**Exercise description:** Pick up the article on Nomos Glashütte and in-house watch movements after its last sentence and keep writing it.

When it comes to high-end watches, there is one thing that the most revered watches always have in common: in-house calibers, or manufacture movements. The art of watch making, for the purists, is in the movement. It represents a set of skills that take decades to culminate and even longer to perfect. Movements are designed to be elegant, complicated, efficient, innovative, brilliant, and host of other exalting words. They are miniature mechanical works of art that hearken to a long and rich history of craft and technology. The dials and cases of a watch reflect the mastery within.
It’s no secret that these watches can cost tremendous amounts of money. From several thousand for a more mass-produced movement, such as an Omega, to tens of thousands for a Jaeger-LeCoultre, to hundreds of thousands for a small-run hand assembled grande complication, such as a Breguet Double Tourbillon. As such, they don’t often grace the pages of worn&wound, except in our “watch lust” category. Most of the watches we discuss are built around third party movements, or ébauches, mostly made by ETA, Selitta, Miyota and Seiko. Brands design their watch with the specs of the movements in mind, the cases and dials are manufactured, and the movement is installed. For affordable mechanical watches, this is really the only option*, and the watches are no less valid for it. I’m going to skip the philosophical rant I could go on here about worn&wound’s passion for these watches, as our reviews do the talking for me, and get to the heart of this article…
*as a counter point, a very valid argument can also be made that watches like the Seiko 5 series and those of Orient also qualify as in-house caliber mechanicals…which is totally true, yet the mass-produced nature of these watches and extremely low price-point tend to separate them from this conversation… this also tends to be a conversation revolving around the European tradition of watch making.
Nomos Glashütte is a brand that you as a reader of worn&wound, as a fan and/or collector of affordable watches, as a watch enthusiast must be aware of. Nomos is a German brand based in Glashütte, which is a small town that houses a handful of Germany’s finest watch brands, and has been one of the centers of German watch making for over 150 years (the other being Pforzheim). From genuinely humble beginnings (for a time, the brand shared a single phone line with a fast food restaurant), Nomos has been built up over 20 years to be one of 3 watch companies in Glashütte to be a genuine manufacture with over 110 employees. It shares this special status with relative behemoths, A. Lange & Sohne and Glashütte Original, both of which exclusively make watches for the luxury market.
What sets Nomos apart from these other brands, and really into a playing field of their own, is that they manage to be a high-end watch manufacture, with unique, subtle and gorgeous watches, that do not cost a frightening amount of money. Their watches range from the $1,450 to $5,760. While this range is considerably higher than what we typically discuss, Nomos is truly an affordable brand for what it is they produce. It’s no small feat financially or technically for a brand to produce its own movements and to do so in a price range comparable to those who do not manufacture, is all the more exceptional.

**Dataset rows:**
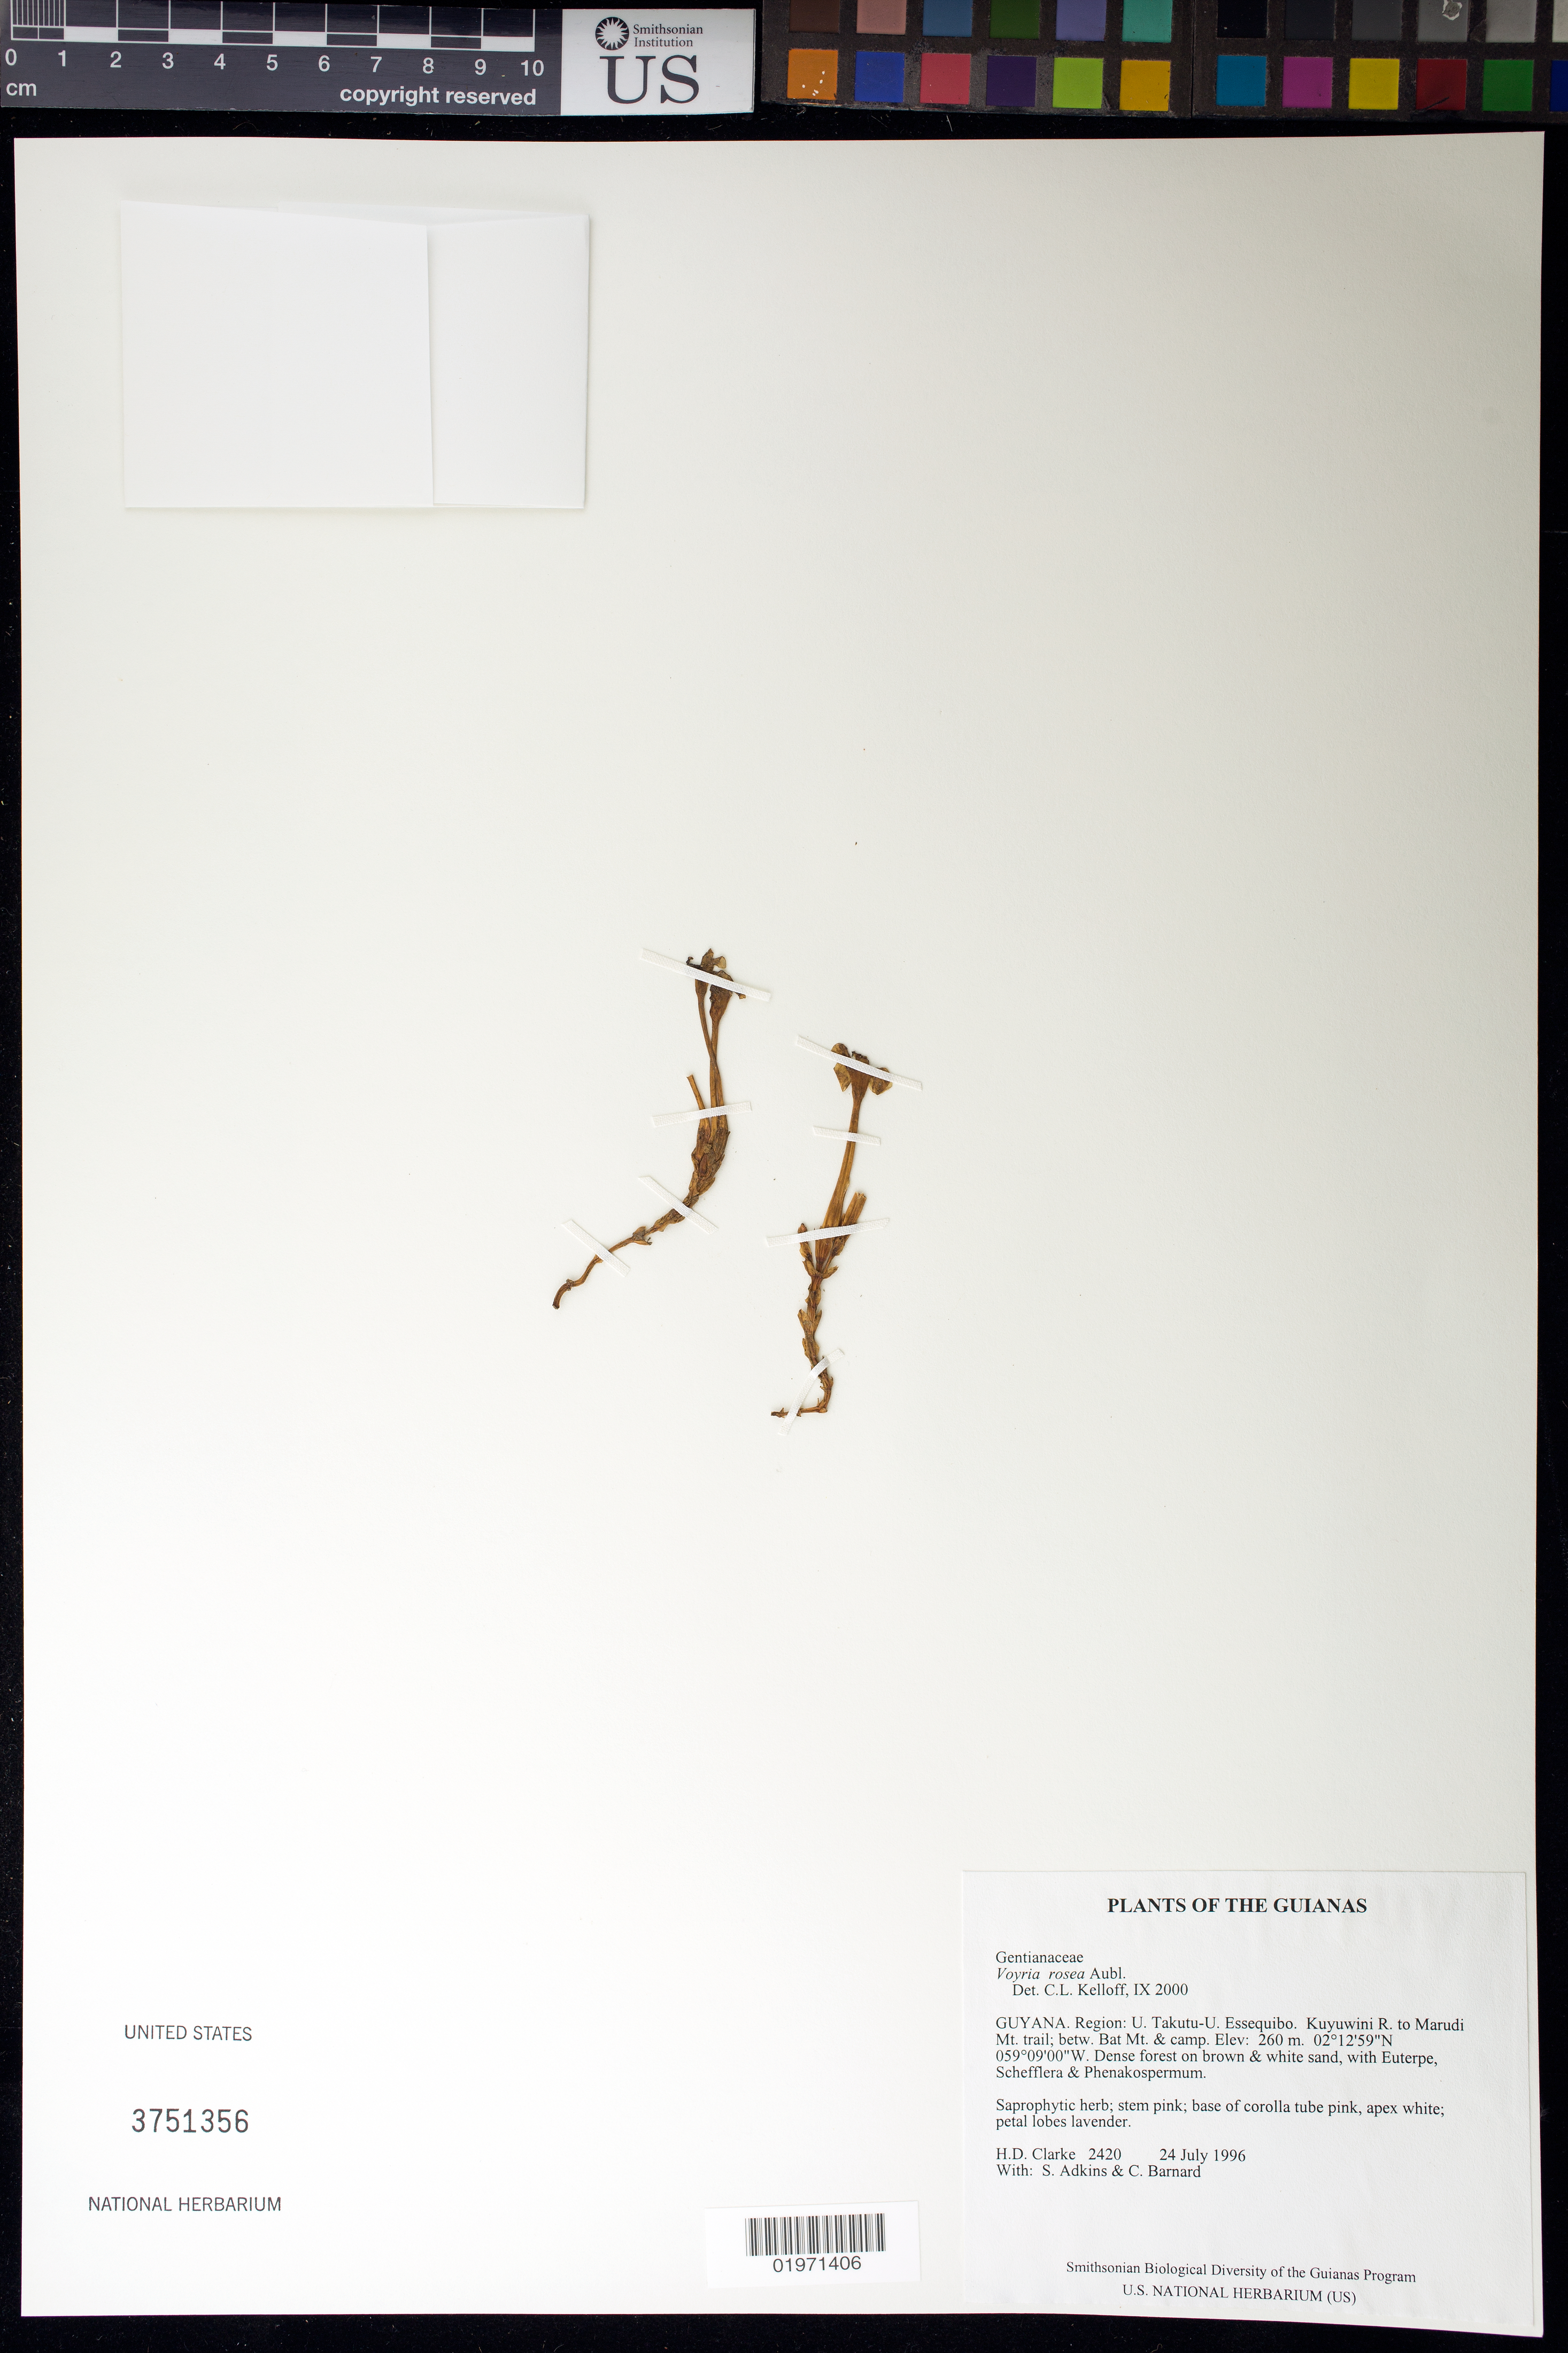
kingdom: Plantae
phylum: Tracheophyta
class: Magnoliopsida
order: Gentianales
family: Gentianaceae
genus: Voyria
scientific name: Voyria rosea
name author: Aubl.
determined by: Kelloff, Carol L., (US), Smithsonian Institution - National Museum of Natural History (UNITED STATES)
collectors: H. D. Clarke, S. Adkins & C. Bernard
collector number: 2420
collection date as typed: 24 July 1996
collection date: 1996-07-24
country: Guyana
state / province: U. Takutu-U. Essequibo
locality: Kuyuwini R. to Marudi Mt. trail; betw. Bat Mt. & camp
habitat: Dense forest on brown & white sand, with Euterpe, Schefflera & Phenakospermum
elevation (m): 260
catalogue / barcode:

**Written answer:**
But enough background, there is a watch to review here (two actually)! As an entry way into Nomos Glashütte the brand and the world of manufacture watches, we thought it would be fitting to talk about their 2 most affordable offerings, the manual wound Club and Club Dunkel (dark). As the sportiest model the brand offers (sportiest by miles) the Club series has been positioned as a watch for the up and coming individual: the just graduated student, the recently hired senior or director of…what-have-you. The watch effortlessly infuses dress and sport, with a design that is refined and restrained, respectable and lacking pretention. It’s a design that is born to be a classic, timeless piece. I am inclined to compare it to the venerable Rolex Explorer 1016, which was and still is a true gentleman’s sport watch. As a watch with an in-house caliber that is priced to be owned, and not coveted, it represents a sort of value that is very rare in the watch market.
The two Clubs we have on hand are priced at $1,450 for the Club and $1,720 for the Club Dunkel. There are a handful of aesthetic differences between the two models, which all comes down to colors, but the price difference comes from the addition of a sapphire case back on the Dunkel. Since an obvious amount of attention has already been given to the movement, we felt that we had to show you this slightly more expensive model and the in-house caliber within, the alpha.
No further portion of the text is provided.